Chapter 8 Simulating the Bias–Variance Tradeoff

Consider the general regression setup

\[ y = f(\mathbf x) + \epsilon \]

with

\[ E[\epsilon] = 0 \quad \text{and} \quad \text{var}(\epsilon) = \sigma^2. \]

8.1 Bias-Variance Decomposition

Using \(\hat{f}(\mathbf x)\), trained with data, to estimate \(f(\mathbf x)\), we are interested in the expected prediction error. Specifically, considered making a prediction of \(y_0 = f(\mathbf x_0) + \epsilon\) at the point \(\mathbf x_0\).

In that case, we have

\[ E\left[\left(y_0 - \hat{f}(\mathbf x_0)\right)^2\right] = \text{bias}\left(\hat{f}(\mathbf x_0)\right)^2 + \text{var}\left(\hat{f}(\mathbf x_0)\right) + \sigma^2. \]

Recall the definition of the bias of an estimate.

\[ \text{bias}\left(\hat{f}(\mathbf x_0)\right) = E\left[\hat{f}(\mathbf x_0)\right] - f(\mathbf x_0) \]

So, we have decomposed the error into two types; reducible and irreducible. The reducible can be further decomposed into the squared bias and variance of the estimate. We can “control” these through our choice of model. The irreducible, is noise, that should not and cannot be modeled.

8.2 Simulation

We will illustrate this decomposition, and the resulting bias-variance tradeoff through simulation.
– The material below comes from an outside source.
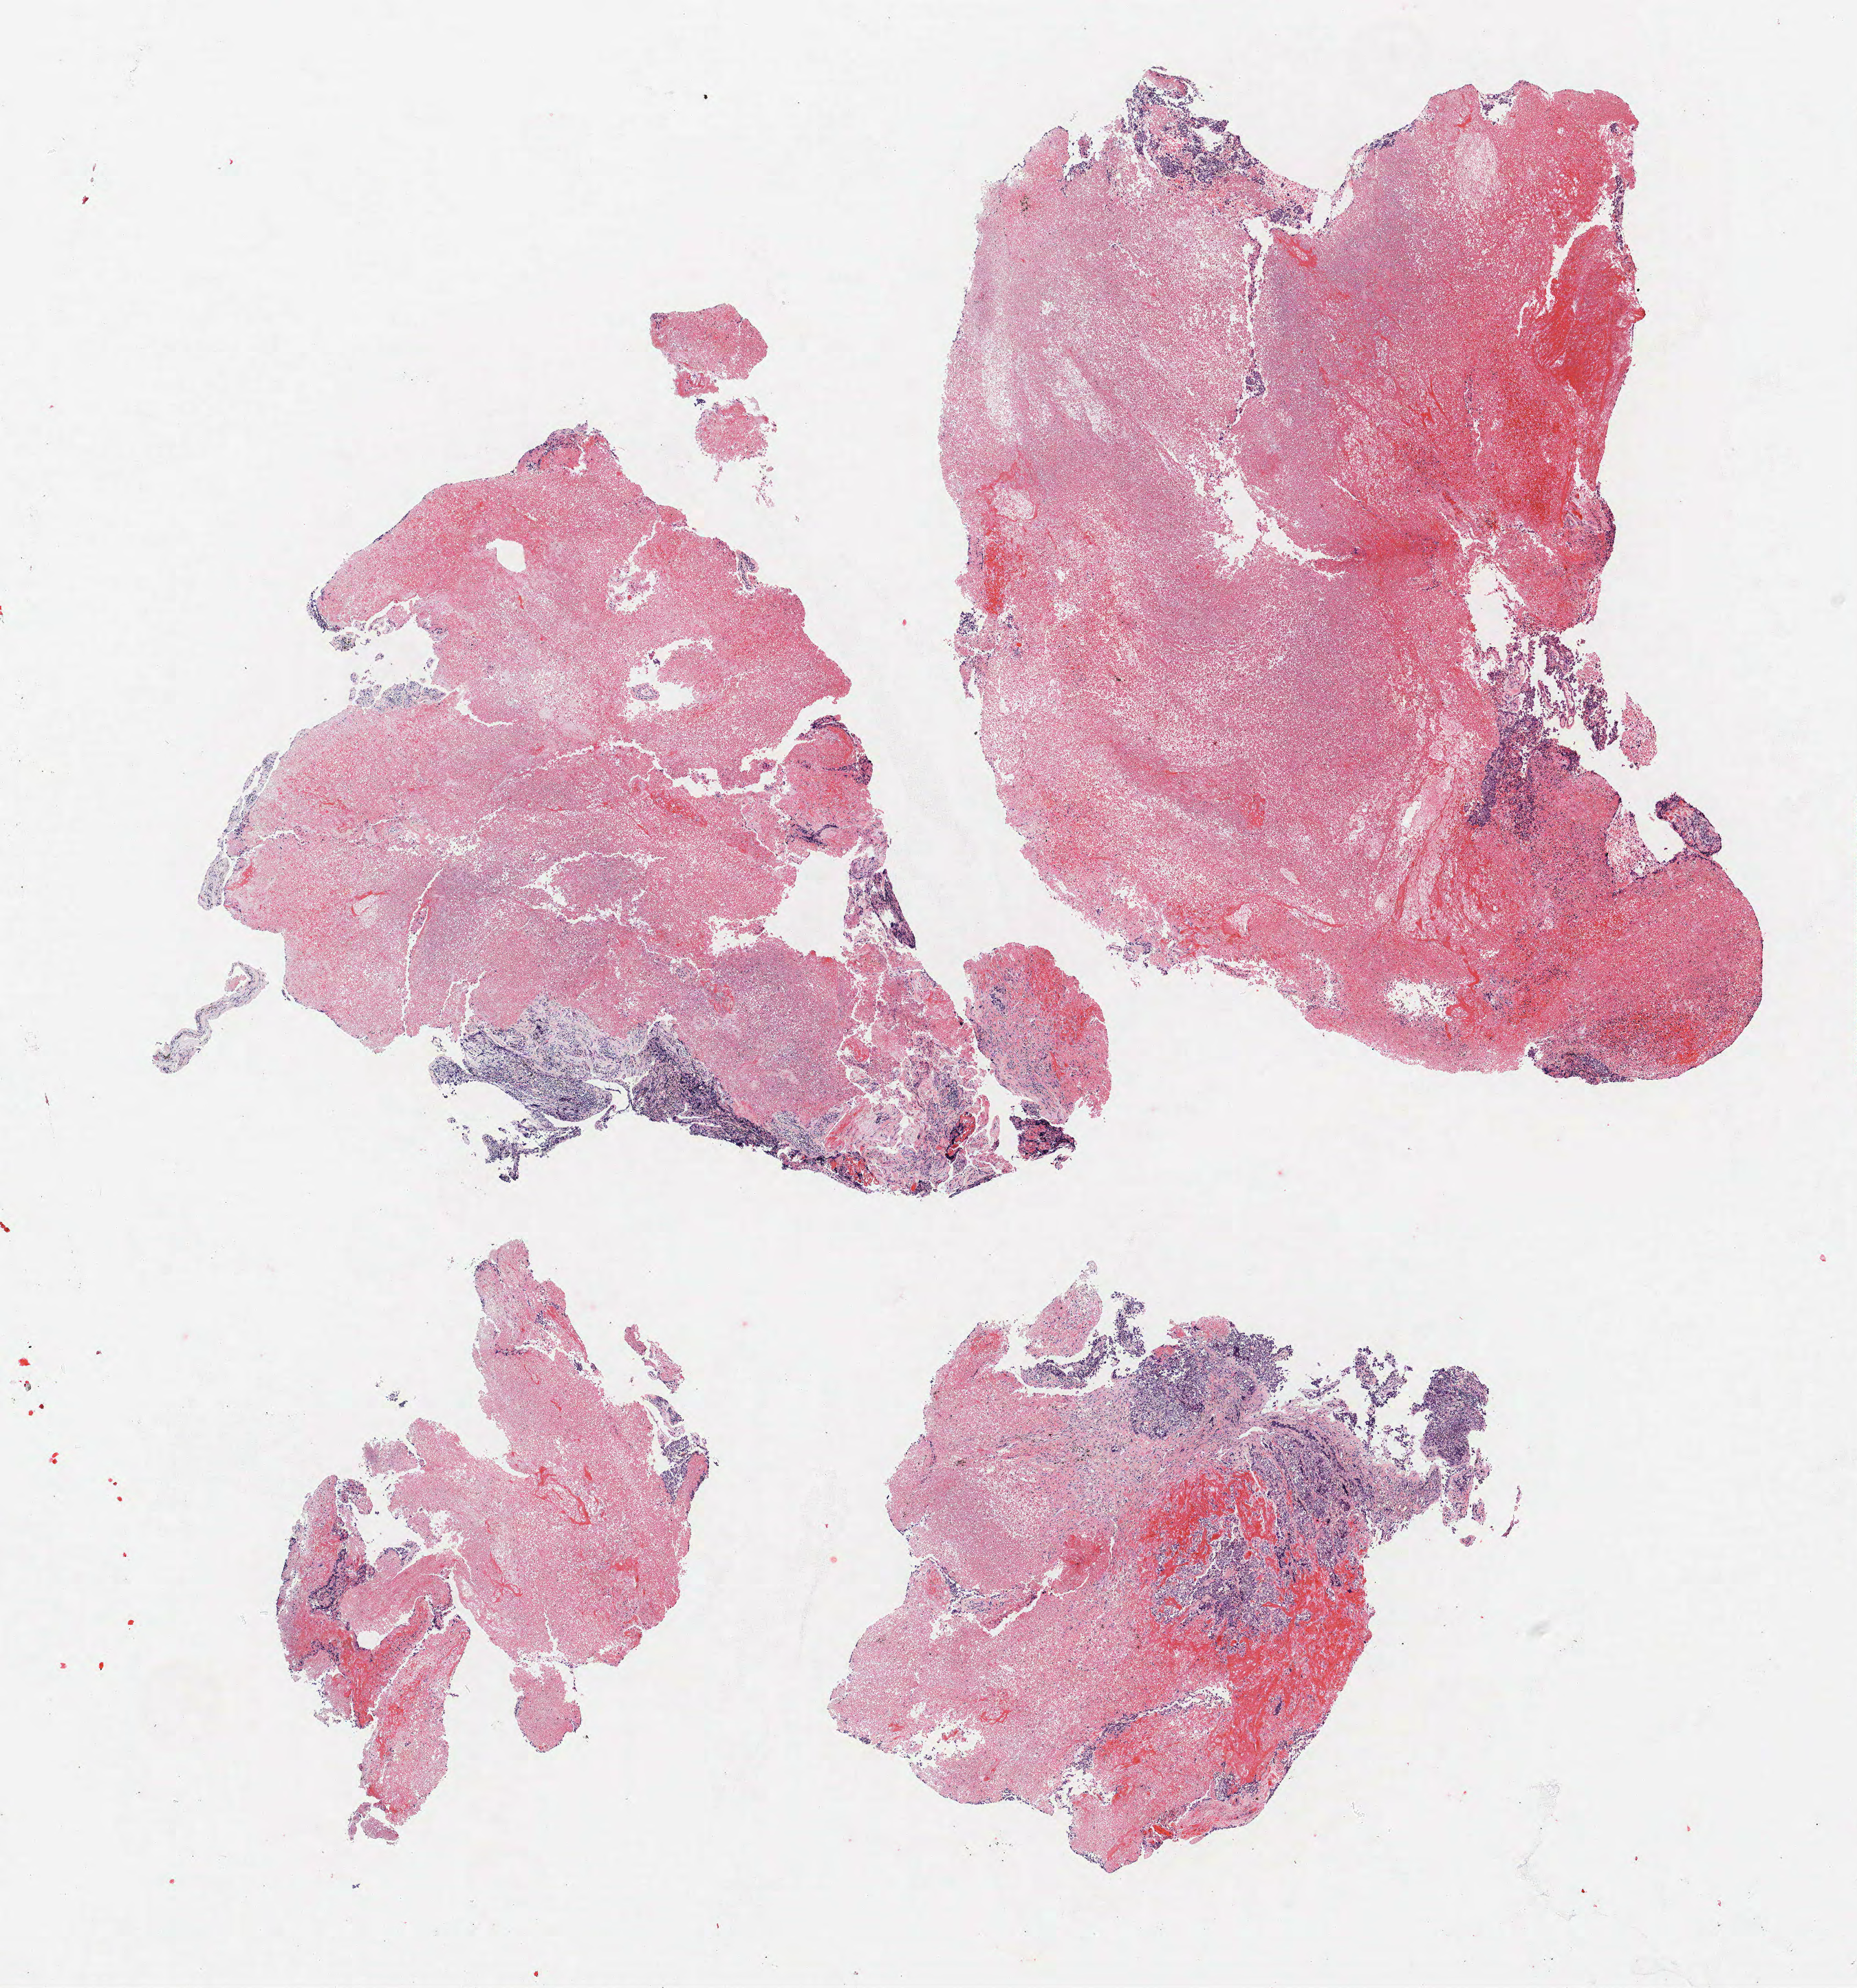
Hematoxylin and eosin (H&E) stained whole-slide image — shown as a low-resolution overview of the whole scanned area (about 10.8 x 11.6 mm), formalin-fixed paraffin-embedded (FFPE) section, lung tissue. Male patient, aged 62 at enrolment. Grade: poorly differentiated (G3).
ICD-O-3 topography: lung, NOS (C34.9). Participant's lung-cancer diagnosis: Squamous cell carcinoma, NOS (ICD-O-3 8070/3). Stage (AJCC 6th edition): IV.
Suppose we would like a train a model to learn the function \(f(x) = x^2\).

f = function(x) {
  x ^ 2
}

More specifically,

\[ y = x^2 + \epsilon \] where

\[ \epsilon \sim N(\mu = 0, \sigma^2 = 0.3^2). \]

We write a function which generates data accordingly.

get_sim_data = function(f, sample_size = 100) {
  x = runif(n = sample_size, min = 0, max = 1)
  y = f(x) + rnorm(n = sample_size, mean = 0, sd = 0.3)
  data.frame(x, y)
}

To get a sense of the data, we generate one simulated dataset, and fit the four models that we will be of interest.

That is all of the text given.